Song by Bob Marley and the Wailers

from the album Survival
- Recorded: 1979
- Genre: Reggae
- Length: 3:51
- Label: Island Records/Tuff Gong
- Songwriter: Bob Marley

= One Drop (Bob Marley and the Wailers song) =

"One Drop" is a 1979 Bob Marley song from the album Survival (1979) notable for exemplifying the one drop rhythm, one of the three main reggae drum rhythms, as performed by The Wailers' drummer Carlton Barrett.
The song uses Marley's most militantly Rastafarian lyrics. "In 'One Drop,' Marley asserts that he does not want 'devil philosophy', he wants the 'teachings of His Majesty.' In this sense Rastafari was not merely a religious faith, for Marley it was a political and philosophical worldview." The song was re-released on the compilation album Gold (2005).

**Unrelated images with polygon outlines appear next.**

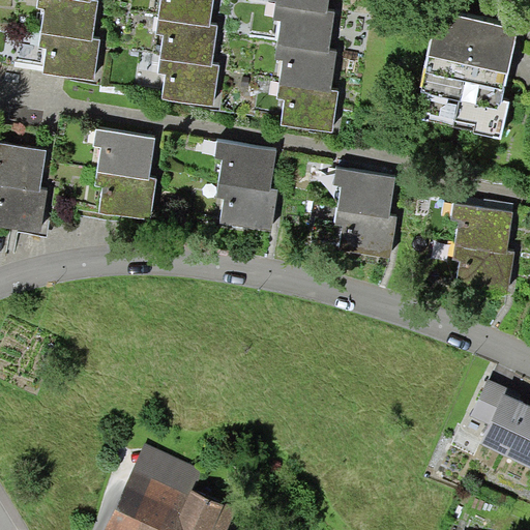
[(99,1),(95,0),(91,0),(91,1),(84,0),(38,0),(37,8),(46,9),(41,33),(93,41),(93,39),(99,1)]
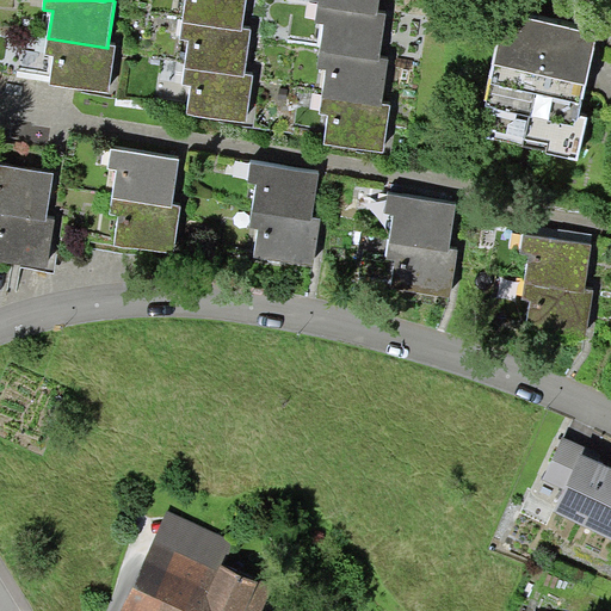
[(246,0),(185,0),(183,22),(242,30),(242,29),(246,0)]
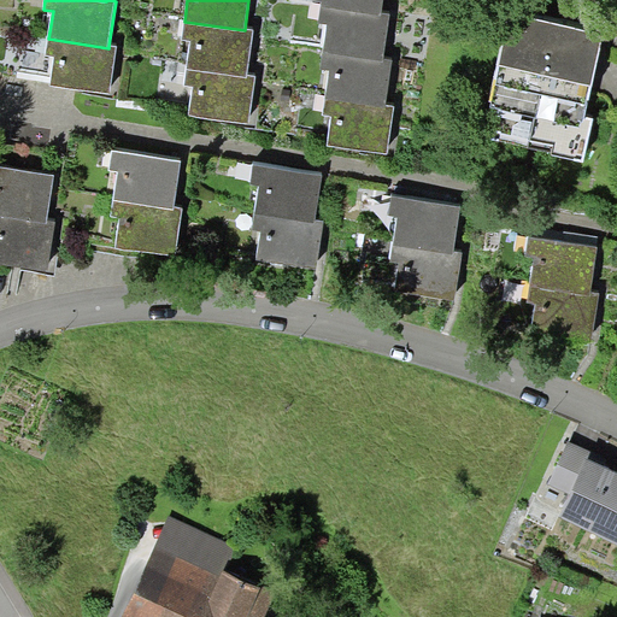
[(382,0),(311,0),(311,3),(321,4),(321,6),(381,16),(381,12),(382,0)]
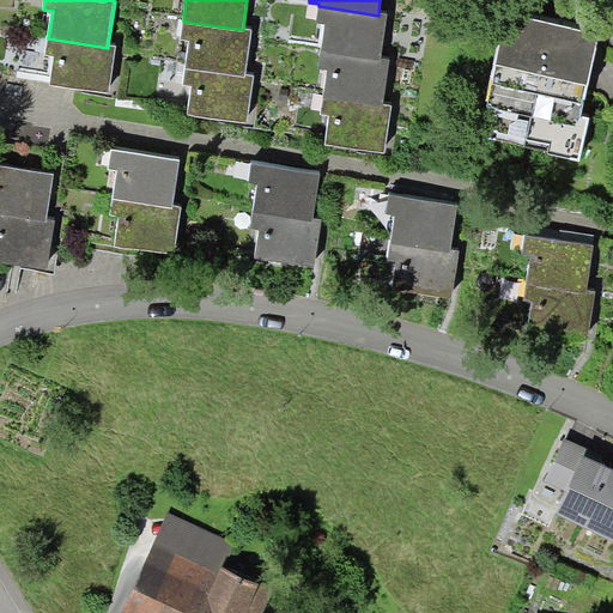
[(388,13),(378,12),(378,16),(319,6),(316,23),(325,25),(321,52),(381,61),(381,59),(388,13)]
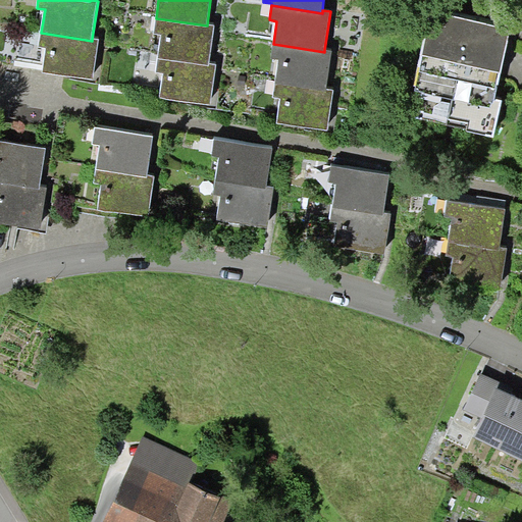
[(493,99),(510,30),(434,11),(416,89),(424,91),(418,117),(467,128),(466,131),(493,137),(502,101),(493,99)]
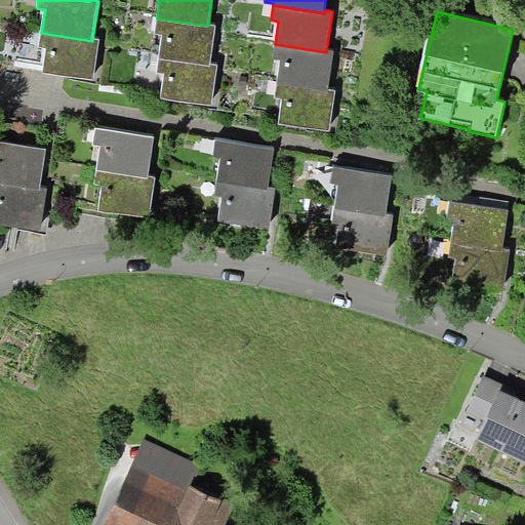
[(210,64),(215,26),(208,25),(208,26),(157,18),(154,34),(162,35),(158,57),(209,66),(210,64)]
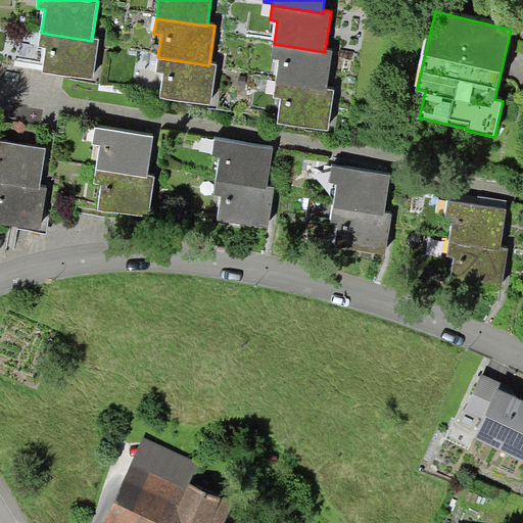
[(100,40),(92,39),(92,41),(41,33),(39,46),(47,48),(43,73),(94,80),(100,40)]
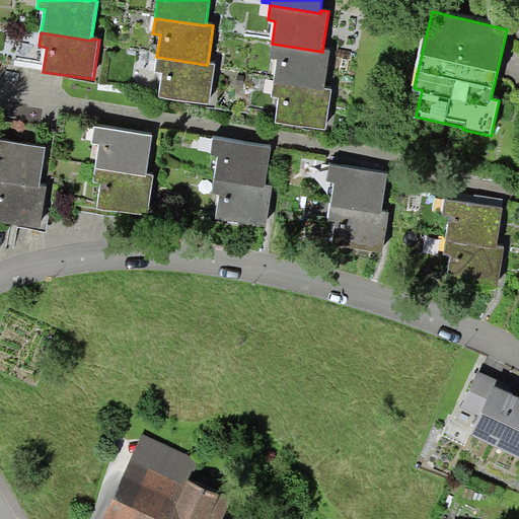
[(329,51),(322,50),(322,52),(272,44),(269,59),(277,60),(273,83),(323,90),(324,88),(329,51)]
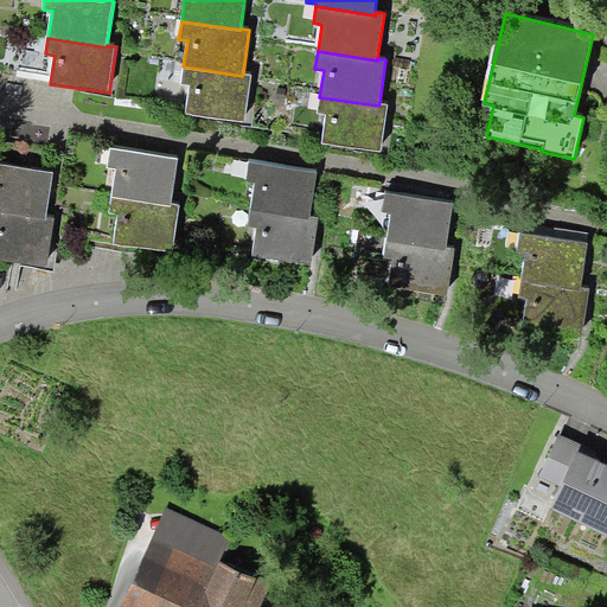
[(251,75),(243,74),(242,76),(183,66),(180,84),(191,85),(186,113),(244,121),(251,75)]
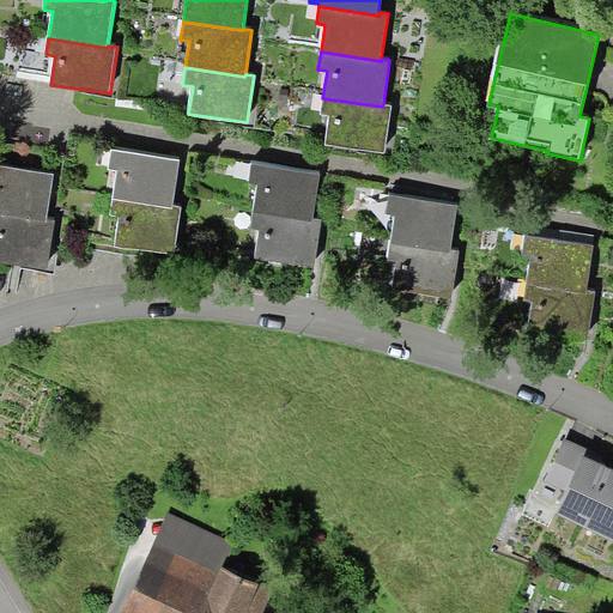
[(392,105),(383,104),(382,107),(322,98),(320,115),(329,116),(325,144),(384,152),(392,105)]
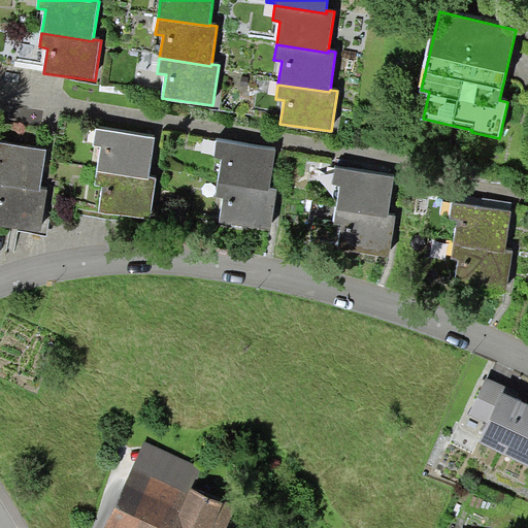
[(155,137),(96,129),(93,145),(101,146),(98,171),(149,179),(149,177),(155,137)]
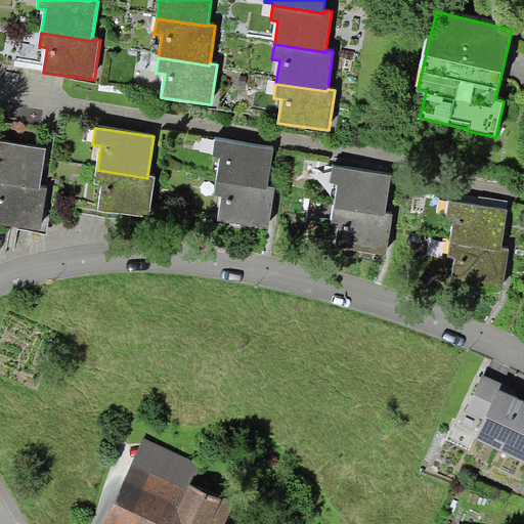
[(220,158),(216,182),(267,189),(268,186),(274,146),(216,137),(213,157),(220,158)]
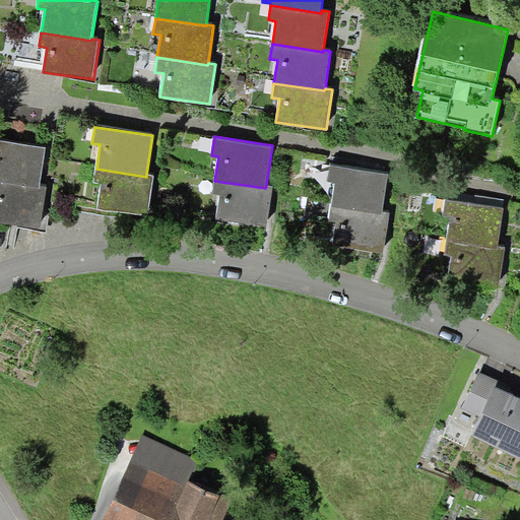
[(0,181),(40,188),(40,186),(46,147),(0,139),(0,181)]
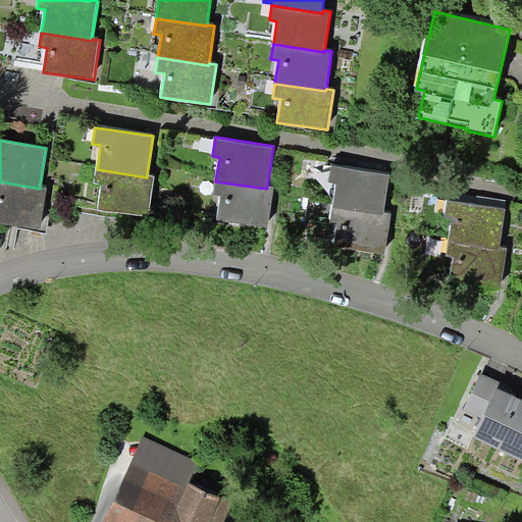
[(336,184),(332,208),(384,215),(384,212),(389,175),(331,166),(329,183),(336,184)]
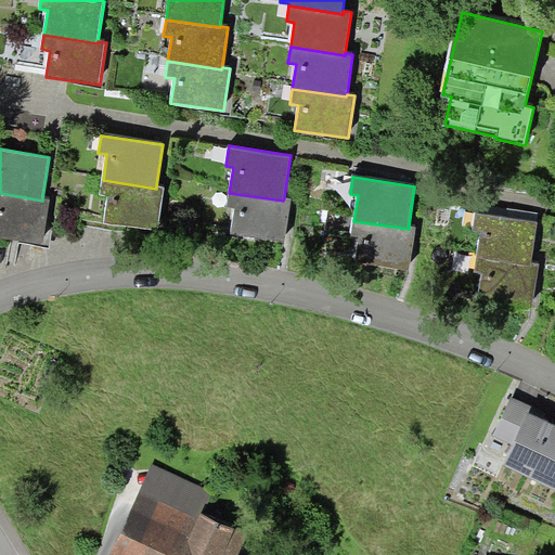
[(165,188),(156,186),(156,189),(103,180),(100,194),(107,196),(104,222),(113,224),(157,230),(165,188)]
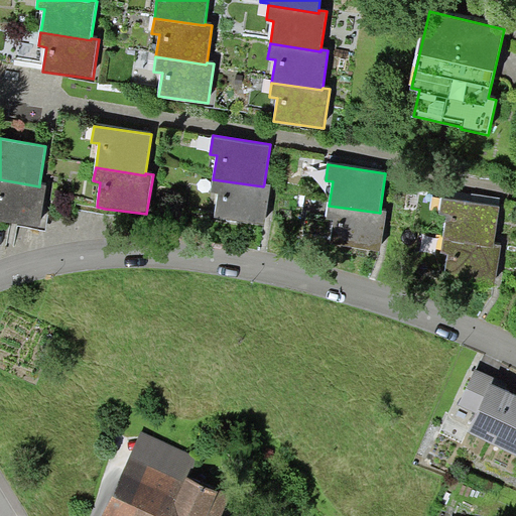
[(45,185),(39,184),(39,186),(0,179),(0,220),(39,226),(45,185)]
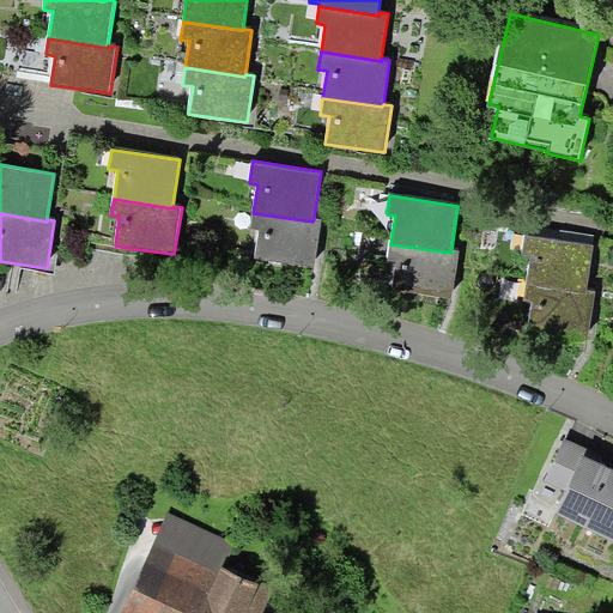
[(322,219),(314,218),(313,222),(253,213),(250,229),(259,230),(255,256),(314,267),(322,219)]
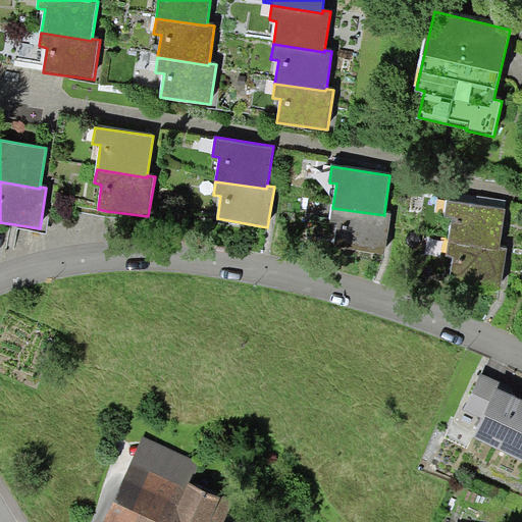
[(452,218),(449,241),(500,250),(500,247),(506,208),(447,200),(445,218),(452,218)]
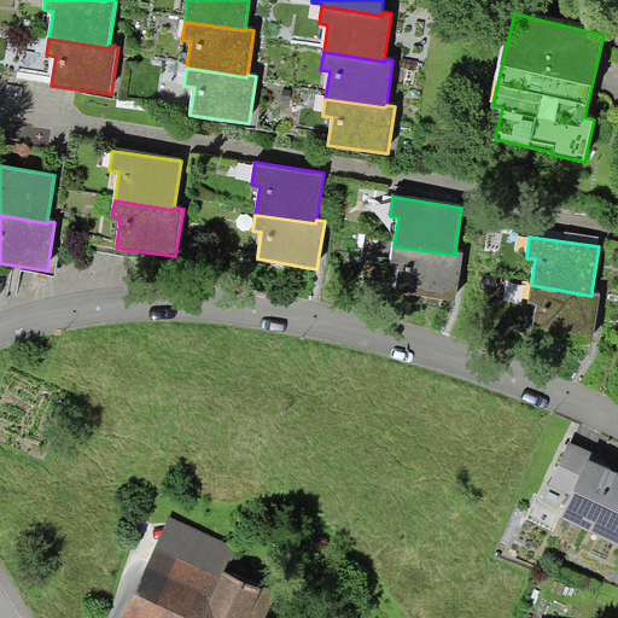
[(464,252),(455,251),(455,255),(394,246),(391,262),(400,263),(395,291),(455,301),(464,252)]
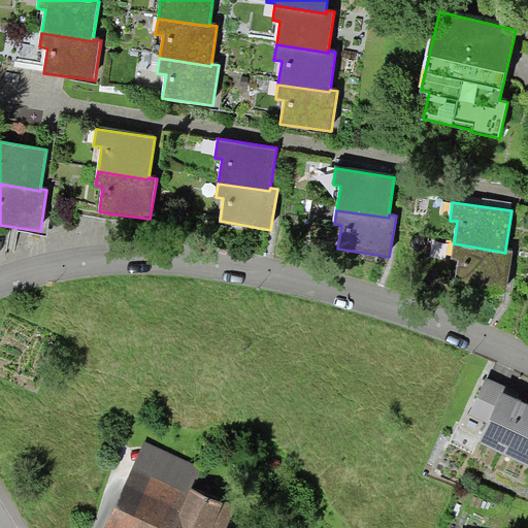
[(514,251),(505,250),(505,253),(454,243),(452,259),(458,260),(454,286),(506,296),(514,251)]
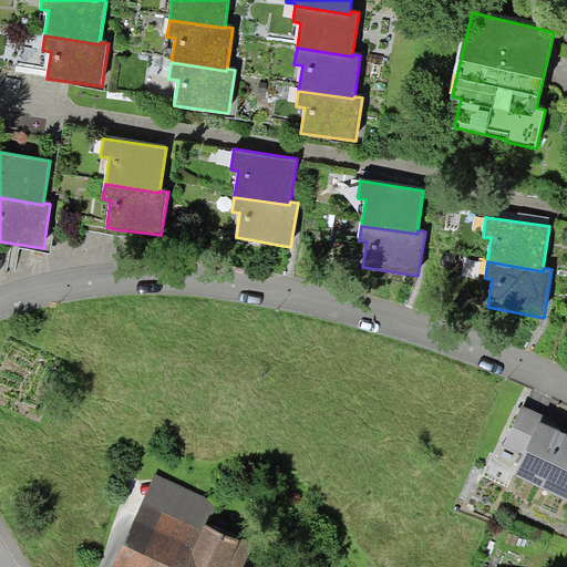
[(538,422),(543,415),(522,406),(504,444),(523,454),(538,422)]
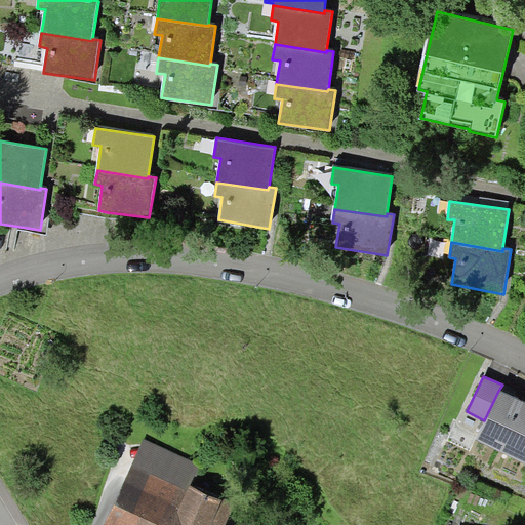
[(524,402),(498,391),(484,420),(476,439),(524,461),(524,402)]
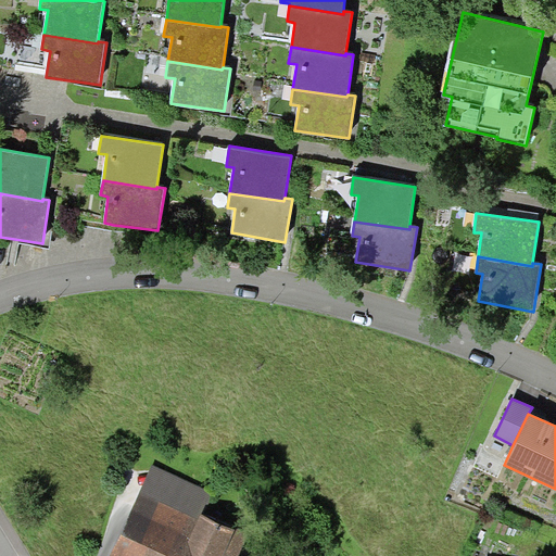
[(152,466),(109,555),(238,555),(249,533),(234,527),(231,529),(203,516),(213,494),(152,466)]
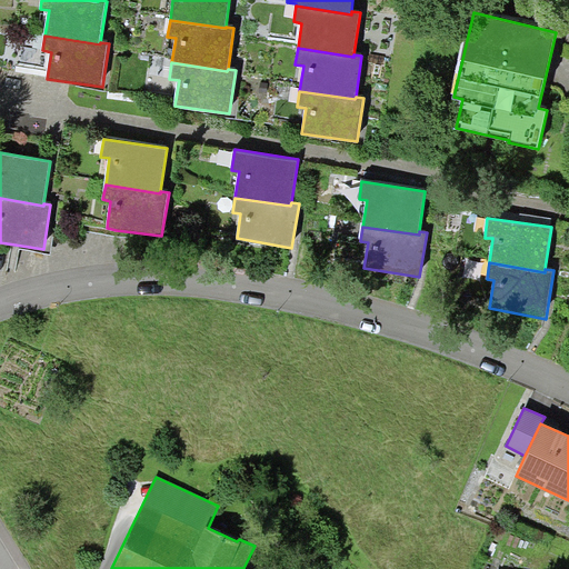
All buildings are outlined.
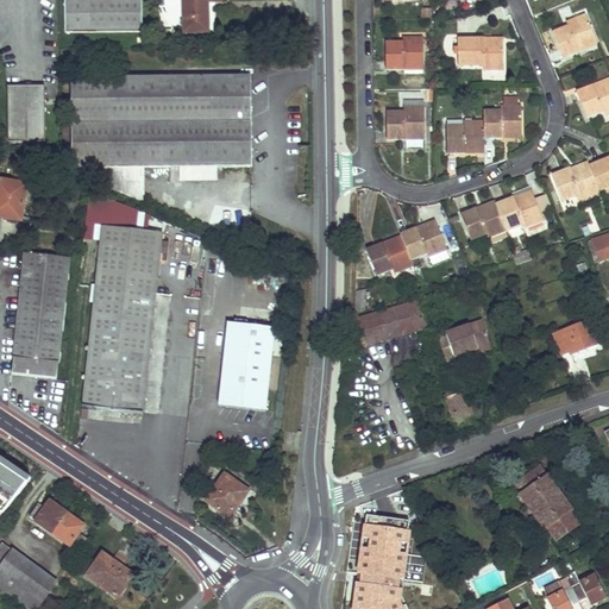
[(67,0),(69,32),(144,31),(143,0),(67,0)]
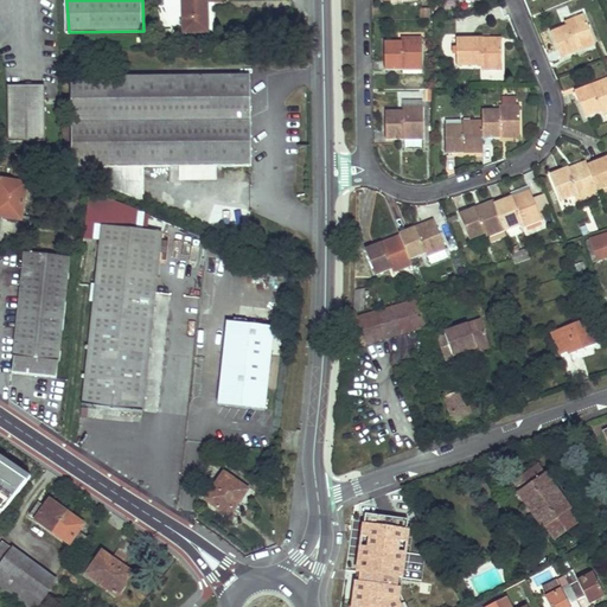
[(221,0),(184,0),(185,31),(209,31),(209,1),(222,0),(221,0)]
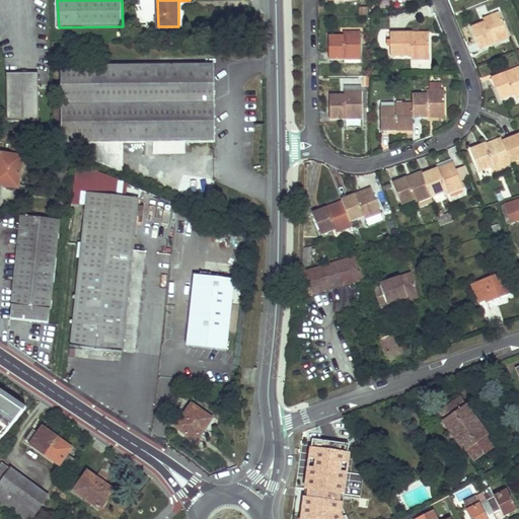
[(486,21),(471,27),(480,50),(510,38),(499,11),(485,18),(486,21)]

The name One Drop is also used by the Marley Beverage Company, partly associated with the family of Bob Marley, as the brand name for Marley "premium Jamaican coffee beverage made with real cane sugar and all-natural ingredients".

==Certifications==

Certifications for "One Drop"
| Region | Certification | Certified units/sales |
| New Zealand (RMNZ) | Platinum | 30,000^{‡} |
^{‡} Sales+streaming figures based on certification alone.